Sheet Pan Supper: Cod with Asparagus, Ginger, and Spring Onion in Parchment

Sheet Pan Supper: Cod with Asparagus, Ginger, and Spring Onion in Parchment

sheet pan asparagus and black cod1 cod fillet, cut into two pieces
1 bunch of asparagus, last two inches cut off
2 Spring onions, sliced up to green part
2 T. of basil, cut into a chiffonade
1 tsp. garlic, minced
1 1/2 tsp. ginger, sliced or minced
2 T. soy sauce
2 tsp. olive oil
Cracked black pepper (optional)
Parchment paper

Preheat the oven to 425°F. Set two large pieces of parchment paper on a baking tray.

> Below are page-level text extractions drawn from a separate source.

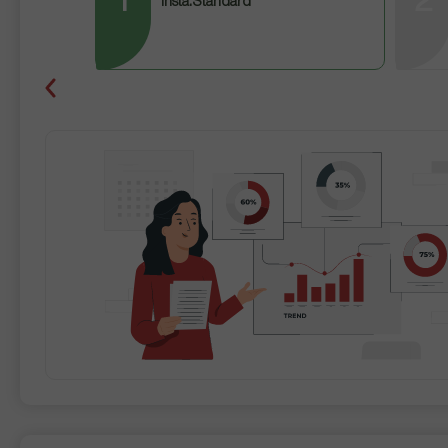
1
2
Insta.Standard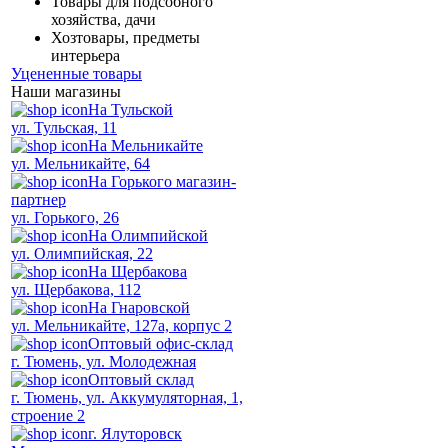
Товары для подсобного
хозяйства, дачи
Хозтовары, предметы
интерьера
Уцененные товары
Наши магазины
На Тульской
ул. Тульская, 11
На Мельникайте
ул. Мельникайте, 64
На Горького магазин-
партнер
ул. Горького, 26
На Олимпийской
ул. Олимпийская, 22
На Щербакова
ул. Щербакова, 112
На Гнаровской
ул. Мельникайте, 127а, корпус 2
Оптовый офис-склад
г. Тюмень, ул. Молодежная
Оптовый склад
г. Тюмень, ул. Аккумуляторная, 1,
строение 2
г. Ялуторовск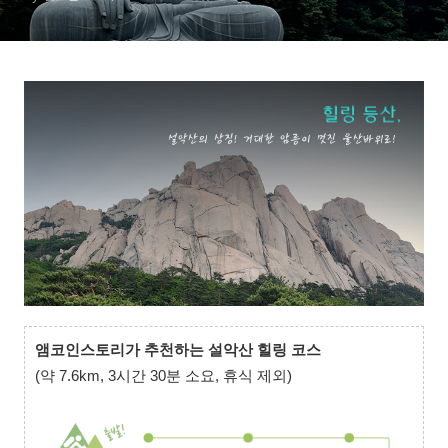
앰코인스토리가 추천하는 설악산 힐링 코스
(약 7.6km, 3시간 30분 소요, 휴식 제외)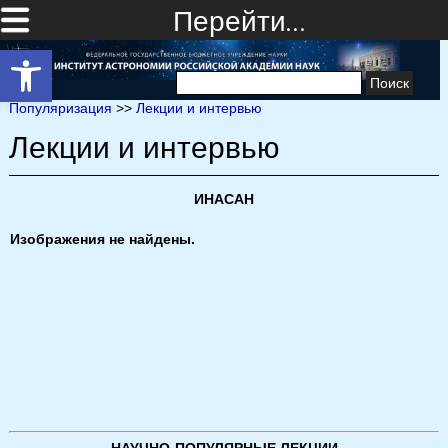
Перейти…
Открыть панель инструментов
Найти:
Популяризация
>>
Лекции и интервью
Лекции и интервью
ИНАСАН
Изображения не найдены.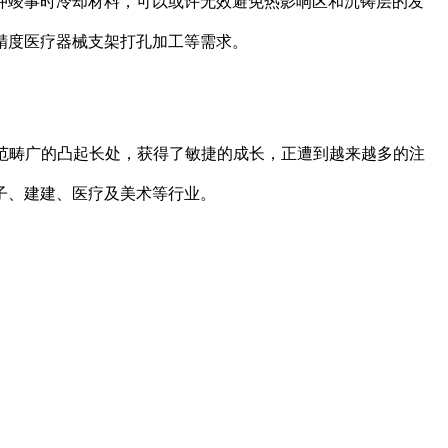
冲竣事时冷却材料，可以或许无效避免热影响区和沉铸层的发
精度医疗器械支架打孔加工等需求。
料选择范畴宽、使用范畴广的凸起长处，获得了敏捷的成长，正遭到越来越多的注
子、建建、医疗及美术等行业。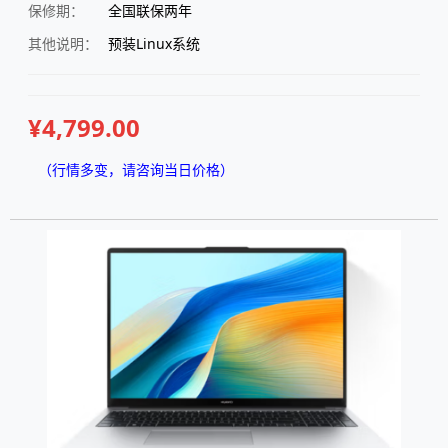
保修期：
全国联保两年
其他说明：
预装Linux系统
¥4,799.00
（行情多变，请咨询当日价格）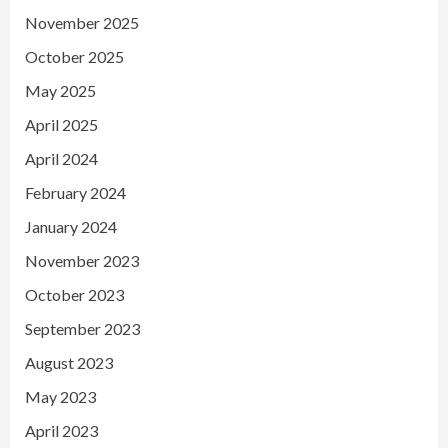
November 2025
October 2025
May 2025
April 2025
April 2024
February 2024
January 2024
November 2023
October 2023
September 2023
August 2023
May 2023
April 2023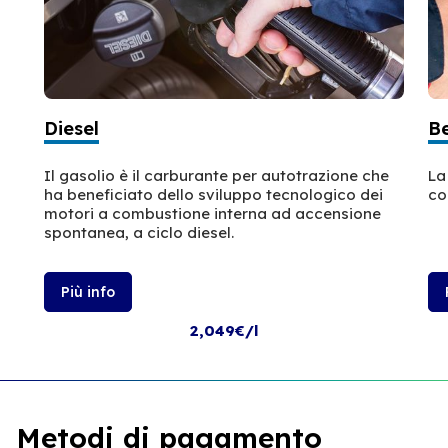
Diesel
B
Il gasolio è il carburante per autotrazione che
La
ha beneficiato dello sviluppo tecnologico dei
co
motori a combustione interna ad accensione
spontanea, a ciclo diesel.
Più info
2,049€/l
Metodi di pagamento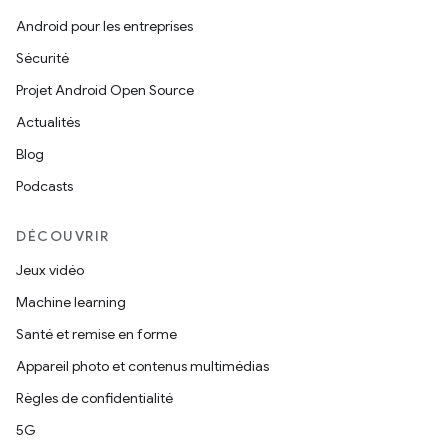
Android pour les entreprises
Sécurité
Projet Android Open Source
Actualités
Blog
Podcasts
DÉCOUVRIR
Jeux vidéo
Machine learning
Santé et remise en forme
Appareil photo et contenus multimédias
Règles de confidentialité
5G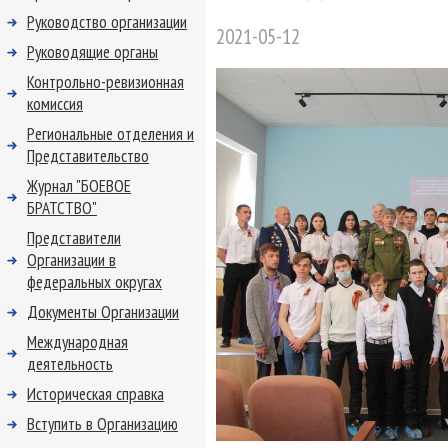
Руководство организации
2021-05-12
Руководящие органы
Контрольно-ревизионная
комиссия
Региональные отделения и
Представительство
Журнал "БОЕВОЕ
БРАТСТВО"
Представители
Организации в
федеральных округах
Документы Организации
Международная
деятельность
Историческая справка
Вступить в Организацию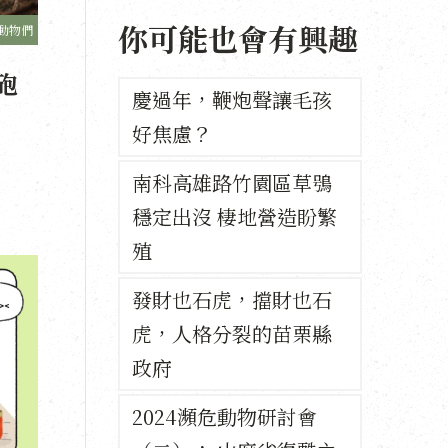
你可能也會有興趣
動物們
砲
慶過年，鞭炮聲讓毛孩
好焦慮？
南科高雄路竹園區草鴞
穩定出沒 棲地營造盼繁
殖
發財也石虎，擋財也石
虎，人格分裂的苗栗縣
政府
2024瀕危動物研討會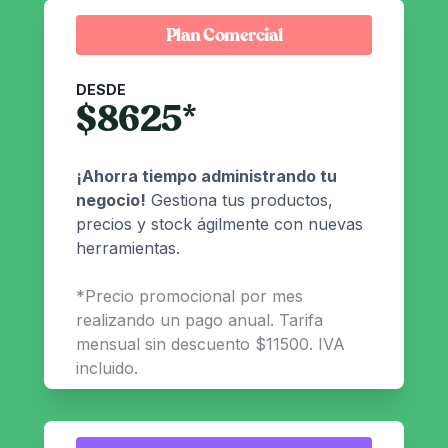
Plan Comercial
DESDE
$
8625
*
¡Ahorra tiempo administrando tu
negocio!
Gestiona tus productos,
precios y stock ágilmente con nuevas
herramientas.
*
Precio promocional por mes
realizando un pago anual. Tarifa
mensual sin descuento $11500. IVA
incluido.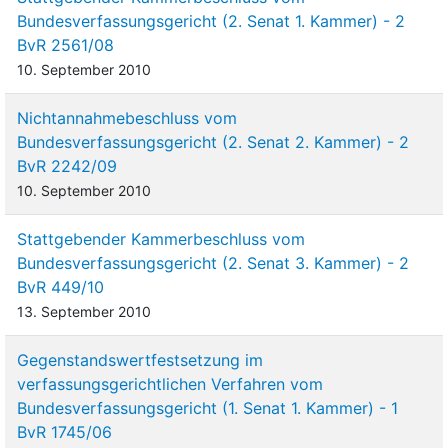
Bundesverfassungsgericht (2. Senat 1. Kammer) - 2
BvR 2561/08
10. September 2010
Nichtannahmebeschluss vom
Bundesverfassungsgericht (2. Senat 2. Kammer) - 2
BvR 2242/09
10. September 2010
Stattgebender Kammerbeschluss vom
Bundesverfassungsgericht (2. Senat 3. Kammer) - 2
BvR 449/10
13. September 2010
Gegenstandswertfestsetzung im
verfassungsgerichtlichen Verfahren vom
Bundesverfassungsgericht (1. Senat 1. Kammer) - 1
BvR 1745/06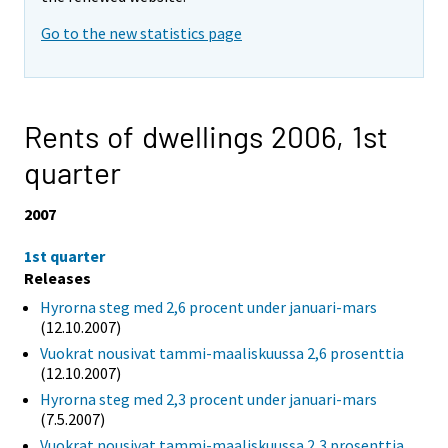
Go to the new statistics page
Rents of dwellings 2006,
1st
quarter
2007
1st quarter
Releases
Hyrorna steg med 2,6 procent under januari-mars
(12.10.2007)
Vuokrat nousivat tammi-maaliskuussa 2,6 prosenttia
(12.10.2007)
Hyrorna steg med 2,3 procent under januari-mars
(7.5.2007)
Vuokrat nousivat tammi-maaliskuussa 2,3 prosenttia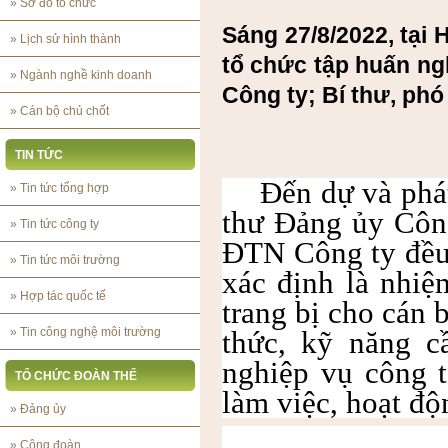
»
Sơ đồ tổ chức
Sáng 27/8/2022, tại
»
Lịch sử hình thành
tổ chức tập huấn ng
»
Ngành nghề kinh doanh
Công ty; Bí thư, phó
»
Cán bộ chủ chốt
TIN TỨC
Đến dự và phá
»
Tin tức tổng hợp
thư Đảng ủy Côn
»
Tin tức công ty
ĐTN Công ty đều 
»
Tin tức môi trường
xác định là nhi
»
Hợp tác quốc tế
trang bị cho cán
»
Tin công nghệ môi trường
thức, kỹ năng c
nghiệp vụ công t
TỔ CHỨC ĐOÀN THỂ
làm việc, hoạt độ
»
Đảng ủy
»
Công đoàn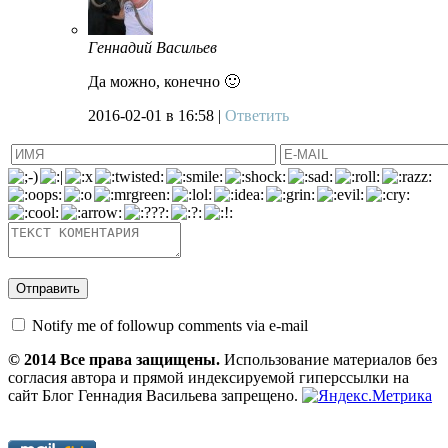
Геннадий Васильев
Да можно, конечно 🙂
2016-02-01
в 16:58 |
Ответить
Notify me of followup comments via e-mail
© 2014 Все права защищены.
Использование материалов без
согласия автора и прямой индексируемой гиперссылки на
сайт Блог Геннадия Васильева запрещено.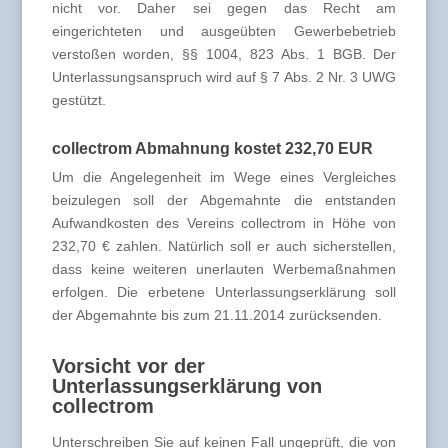
nicht vor. Daher sei gegen das Recht am
eingerichteten und ausgeübten Gewerbebetrieb
verstoßen worden, §§ 1004, 823 Abs. 1 BGB. Der
Unterlassungsanspruch wird auf § 7 Abs. 2 Nr. 3 UWG
gestützt.
collectrom Abmahnung kostet 232,70 EUR
Um die Angelegenheit im Wege eines Vergleiches
beizulegen soll der Abgemahnte die entstanden
Aufwandkosten des Vereins collectrom in Höhe von
232,70 € zahlen. Natürlich soll er auch sicherstellen,
dass keine weiteren unerlauten Werbemaßnahmen
erfolgen. Die erbetene Unterlassungserklärung soll
der Abgemahnte bis zum 21.11.2014 zurücksenden.
Vorsicht vor der
Unterlassungserklärung von
collectrom
Unterschreiben Sie auf keinen Fall ungeprüft, die von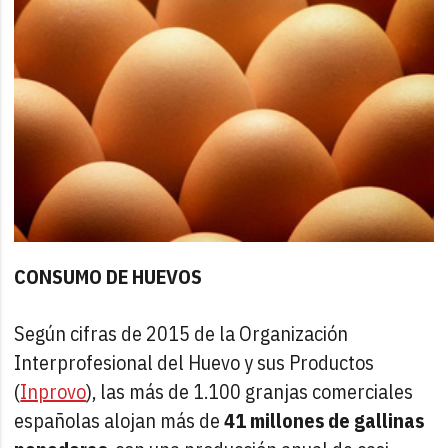
CONSUMO DE HUEVOS
Según cifras de 2015 de la Organización
Interprofesional del Huevo y sus Productos
(
Inprovo
), las más de 1.100 granjas comerciales
españolas alojan más de
41 millones de gallinas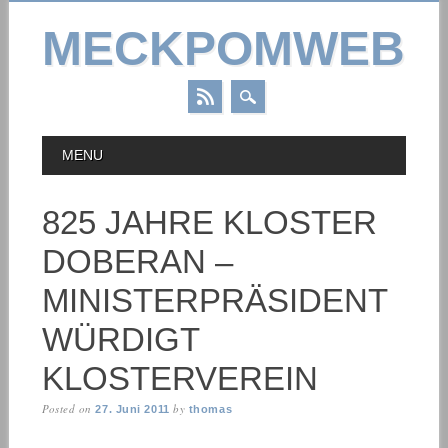
MECKPOMWEB
Skip
MAIN MENU
MENU
to
content
825 JAHRE KLOSTER
DOBERAN –
MINISTERPRÄSIDENT
WÜRDIGT
KLOSTERVEREIN
Posted on
by
27. Juni 2011
thomas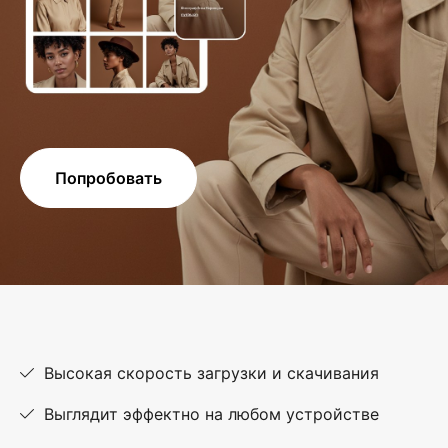
Попробовать
Высокая скорость загрузки и скачивания
Выглядит эффектно на любом устройстве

Set a piece of cod onto each piece of paper. Place half of the asparagus right on top of each piece of fish. Do the same with the Spring onions. Top each piece with equal amounts of basil, garlic, ginger, soy sauce, and olive oil. Crack some black pepper if you like. Close up the parchment paper to make two little packages. Bake in the oven for 15 minutes or until fish is cooked through and asparagus is tender (but not overcooked!). Transfer your fish and some of the sauce to a plate and toss the parchment paper in the garbage.